## Problem statement
Line by line, retype the data exactly as it is given.

* * * * * * *

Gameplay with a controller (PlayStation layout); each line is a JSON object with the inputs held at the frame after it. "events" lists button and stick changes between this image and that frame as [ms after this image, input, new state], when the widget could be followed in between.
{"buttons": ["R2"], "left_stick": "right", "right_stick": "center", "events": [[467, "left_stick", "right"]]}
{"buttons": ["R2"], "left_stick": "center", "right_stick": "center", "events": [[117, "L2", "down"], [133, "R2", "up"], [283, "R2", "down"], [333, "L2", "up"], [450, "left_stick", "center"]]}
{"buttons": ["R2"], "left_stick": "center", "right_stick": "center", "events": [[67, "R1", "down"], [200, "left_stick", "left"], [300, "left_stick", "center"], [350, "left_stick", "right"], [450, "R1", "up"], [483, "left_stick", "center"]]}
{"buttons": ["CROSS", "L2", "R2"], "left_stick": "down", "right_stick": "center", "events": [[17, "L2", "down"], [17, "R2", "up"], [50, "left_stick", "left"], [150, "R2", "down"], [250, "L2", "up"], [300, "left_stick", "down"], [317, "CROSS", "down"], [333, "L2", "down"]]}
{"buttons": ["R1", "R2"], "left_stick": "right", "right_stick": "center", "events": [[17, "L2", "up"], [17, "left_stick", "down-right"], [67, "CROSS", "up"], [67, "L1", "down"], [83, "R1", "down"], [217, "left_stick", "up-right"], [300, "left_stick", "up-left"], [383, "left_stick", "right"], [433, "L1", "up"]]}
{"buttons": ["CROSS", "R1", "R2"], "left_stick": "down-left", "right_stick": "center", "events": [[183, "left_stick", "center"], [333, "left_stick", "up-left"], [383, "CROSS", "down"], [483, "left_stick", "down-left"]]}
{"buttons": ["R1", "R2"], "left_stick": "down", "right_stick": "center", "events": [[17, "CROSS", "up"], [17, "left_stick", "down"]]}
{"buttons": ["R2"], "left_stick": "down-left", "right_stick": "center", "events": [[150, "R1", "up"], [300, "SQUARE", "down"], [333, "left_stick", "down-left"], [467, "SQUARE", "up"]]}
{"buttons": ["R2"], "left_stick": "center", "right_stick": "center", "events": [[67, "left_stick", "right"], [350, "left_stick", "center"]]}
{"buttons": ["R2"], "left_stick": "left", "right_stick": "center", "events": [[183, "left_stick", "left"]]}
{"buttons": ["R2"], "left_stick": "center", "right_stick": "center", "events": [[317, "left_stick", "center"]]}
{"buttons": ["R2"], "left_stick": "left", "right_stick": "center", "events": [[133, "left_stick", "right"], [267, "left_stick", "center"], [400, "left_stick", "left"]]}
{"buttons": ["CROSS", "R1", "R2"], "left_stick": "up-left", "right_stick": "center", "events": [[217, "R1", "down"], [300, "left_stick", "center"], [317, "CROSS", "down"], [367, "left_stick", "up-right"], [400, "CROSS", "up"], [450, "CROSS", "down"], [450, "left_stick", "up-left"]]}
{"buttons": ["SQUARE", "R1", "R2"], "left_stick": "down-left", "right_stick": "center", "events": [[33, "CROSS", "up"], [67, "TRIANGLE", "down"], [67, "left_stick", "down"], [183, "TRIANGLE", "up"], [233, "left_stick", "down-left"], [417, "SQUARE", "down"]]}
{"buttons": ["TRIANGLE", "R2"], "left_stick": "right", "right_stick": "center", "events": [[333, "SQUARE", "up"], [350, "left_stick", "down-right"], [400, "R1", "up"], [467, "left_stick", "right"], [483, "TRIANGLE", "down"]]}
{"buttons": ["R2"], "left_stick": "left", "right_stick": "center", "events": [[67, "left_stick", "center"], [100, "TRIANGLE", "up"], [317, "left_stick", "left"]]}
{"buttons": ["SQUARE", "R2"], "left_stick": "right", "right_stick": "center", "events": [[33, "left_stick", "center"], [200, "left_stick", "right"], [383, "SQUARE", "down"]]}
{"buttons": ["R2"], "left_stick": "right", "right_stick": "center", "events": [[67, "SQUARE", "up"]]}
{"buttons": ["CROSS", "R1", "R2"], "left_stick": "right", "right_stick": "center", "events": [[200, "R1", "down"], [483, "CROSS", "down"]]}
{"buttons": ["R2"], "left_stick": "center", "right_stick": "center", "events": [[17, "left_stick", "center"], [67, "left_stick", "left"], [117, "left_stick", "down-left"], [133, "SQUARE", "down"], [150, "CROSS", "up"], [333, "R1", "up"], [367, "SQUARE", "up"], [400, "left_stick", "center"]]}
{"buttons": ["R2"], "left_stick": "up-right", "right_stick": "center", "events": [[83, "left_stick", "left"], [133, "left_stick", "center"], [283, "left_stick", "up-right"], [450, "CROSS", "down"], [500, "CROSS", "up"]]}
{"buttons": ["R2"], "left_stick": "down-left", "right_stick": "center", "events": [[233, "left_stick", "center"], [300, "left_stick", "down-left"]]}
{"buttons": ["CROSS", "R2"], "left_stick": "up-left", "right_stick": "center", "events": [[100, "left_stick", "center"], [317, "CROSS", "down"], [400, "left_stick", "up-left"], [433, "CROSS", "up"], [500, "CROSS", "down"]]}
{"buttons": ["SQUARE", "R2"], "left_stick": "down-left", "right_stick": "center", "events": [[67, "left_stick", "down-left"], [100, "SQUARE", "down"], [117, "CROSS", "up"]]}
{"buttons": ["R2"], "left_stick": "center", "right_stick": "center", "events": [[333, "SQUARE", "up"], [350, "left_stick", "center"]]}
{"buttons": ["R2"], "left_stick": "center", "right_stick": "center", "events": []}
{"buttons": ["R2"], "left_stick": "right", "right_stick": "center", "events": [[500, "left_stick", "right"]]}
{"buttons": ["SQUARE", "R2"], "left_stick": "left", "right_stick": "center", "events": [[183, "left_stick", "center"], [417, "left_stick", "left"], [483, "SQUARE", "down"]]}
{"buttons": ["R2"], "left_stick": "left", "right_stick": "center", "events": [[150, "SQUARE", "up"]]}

* * * * * * *

## Solution to this problem
Gameplay with a controller (PlayStation layout); each line is a JSON object with the inputs held at the frame after it. "events" lists button and stick changes between this image and that frame as [ms after this image, input, new state], when the widget could be followed in between.
{"buttons": ["R2"], "left_stick": "right", "right_stick": "center", "events": [[467, "left_stick", "right"]]}
{"buttons": ["R2"], "left_stick": "center", "right_stick": "center", "events": [[117, "L2", "down"], [133, "R2", "up"], [283, "R2", "down"], [333, "L2", "up"], [450, "left_stick", "center"]]}
{"buttons": ["R2"], "left_stick": "center", "right_stick": "center", "events": [[67, "R1", "down"], [200, "left_stick", "left"], [300, "left_stick", "center"], [350, "left_stick", "right"], [450, "R1", "up"], [483, "left_stick", "center"]]}
{"buttons": ["CROSS", "L2", "R2"], "left_stick": "down", "right_stick": "center", "events": [[17, "L2", "down"], [17, "R2", "up"], [50, "left_stick", "left"], [150, "R2", "down"], [250, "L2", "up"], [300, "left_stick", "down"], [317, "CROSS", "down"], [333, "L2", "down"]]}
{"buttons": ["R1", "R2"], "left_stick": "right", "right_stick": "center", "events": [[17, "L2", "up"], [17, "left_stick", "down-right"], [67, "CROSS", "up"], [67, "L1", "down"], [83, "R1", "down"], [217, "left_stick", "up-right"], [300, "left_stick", "up-left"], [383, "left_stick", "right"], [433, "L1", "up"]]}
{"buttons": ["CROSS", "R1", "R2"], "left_stick": "down-left", "right_stick": "center", "events": [[183, "left_stick", "center"], [333, "left_stick", "up-left"], [383, "CROSS", "down"], [483, "left_stick", "down-left"]]}
{"buttons": ["R1", "R2"], "left_stick": "down", "right_stick": "center", "events": [[17, "CROSS", "up"], [17, "left_stick", "down"]]}
{"buttons": ["R2"], "left_stick": "down-left", "right_stick": "center", "events": [[150, "R1", "up"], [300, "SQUARE", "down"], [333, "left_stick", "down-left"], [467, "SQUARE", "up"]]}
{"buttons": ["R2"], "left_stick": "center", "right_stick": "center", "events": [[67, "left_stick", "right"], [350, "left_stick", "center"]]}
{"buttons": ["R2"], "left_stick": "left", "right_stick": "center", "events": [[183, "left_stick", "left"]]}
{"buttons": ["R2"], "left_stick": "center", "right_stick": "center", "events": [[317, "left_stick", "center"]]}
{"buttons": ["R2"], "left_stick": "left", "right_stick": "center", "events": [[133, "left_stick", "right"], [267, "left_stick", "center"], [400, "left_stick", "left"]]}
{"buttons": ["CROSS", "R1", "R2"], "left_stick": "up-left", "right_stick": "center", "events": [[217, "R1", "down"], [300, "left_stick", "center"], [317, "CROSS", "down"], [367, "left_stick", "up-right"], [400, "CROSS", "up"], [450, "CROSS", "down"], [450, "left_stick", "up-left"]]}
{"buttons": ["SQUARE", "R1", "R2"], "left_stick": "down-left", "right_stick": "center", "events": [[33, "CROSS", "up"], [67, "TRIANGLE", "down"], [67, "left_stick", "down"], [183, "TRIANGLE", "up"], [233, "left_stick", "down-left"], [417, "SQUARE", "down"]]}
{"buttons": ["TRIANGLE", "R2"], "left_stick": "right", "right_stick": "center", "events": [[333, "SQUARE", "up"], [350, "left_stick", "down-right"], [400, "R1", "up"], [467, "left_stick", "right"], [483, "TRIANGLE", "down"]]}
{"buttons": ["R2"], "left_stick": "left", "right_stick": "center", "events": [[67, "left_stick", "center"], [100, "TRIANGLE", "up"], [317, "left_stick", "left"]]}
{"buttons": ["SQUARE", "R2"], "left_stick": "right", "right_stick": "center", "events": [[33, "left_stick", "center"], [200, "left_stick", "right"], [383, "SQUARE", "down"]]}
{"buttons": ["R2"], "left_stick": "right", "right_stick": "center", "events": [[67, "SQUARE", "up"]]}
{"buttons": ["CROSS", "R1", "R2"], "left_stick": "right", "right_stick": "center", "events": [[200, "R1", "down"], [483, "CROSS", "down"]]}
{"buttons": ["R2"], "left_stick": "center", "right_stick": "center", "events": [[17, "left_stick", "center"], [67, "left_stick", "left"], [117, "left_stick", "down-left"], [133, "SQUARE", "down"], [150, "CROSS", "up"], [333, "R1", "up"], [367, "SQUARE", "up"], [400, "left_stick", "center"]]}
{"buttons": ["R2"], "left_stick": "up-right", "right_stick": "center", "events": [[83, "left_stick", "left"], [133, "left_stick", "center"], [283, "left_stick", "up-right"], [450, "CROSS", "down"], [500, "CROSS", "up"]]}
{"buttons": ["R2"], "left_stick": "down-left", "right_stick": "center", "events": [[233, "left_stick", "center"], [300, "left_stick", "down-left"]]}
{"buttons": ["CROSS", "R2"], "left_stick": "up-left", "right_stick": "center", "events": [[100, "left_stick", "center"], [317, "CROSS", "down"], [400, "left_stick", "up-left"], [433, "CROSS", "up"], [500, "CROSS", "down"]]}
{"buttons": ["SQUARE", "R2"], "left_stick": "down-left", "right_stick": "center", "events": [[67, "left_stick", "down-left"], [100, "SQUARE", "down"], [117, "CROSS", "up"]]}
{"buttons": ["R2"], "left_stick": "center", "right_stick": "center", "events": [[333, "SQUARE", "up"], [350, "left_stick", "center"]]}
{"buttons": ["R2"], "left_stick": "center", "right_stick": "center", "events": []}
{"buttons": ["R2"], "left_stick": "right", "right_stick": "center", "events": [[500, "left_stick", "right"]]}
{"buttons": ["SQUARE", "R2"], "left_stick": "left", "right_stick": "center", "events": [[183, "left_stick", "center"], [417, "left_stick", "left"], [483, "SQUARE", "down"]]}
{"buttons": ["R2"], "left_stick": "left", "right_stick": "center", "events": [[150, "SQUARE", "up"]]}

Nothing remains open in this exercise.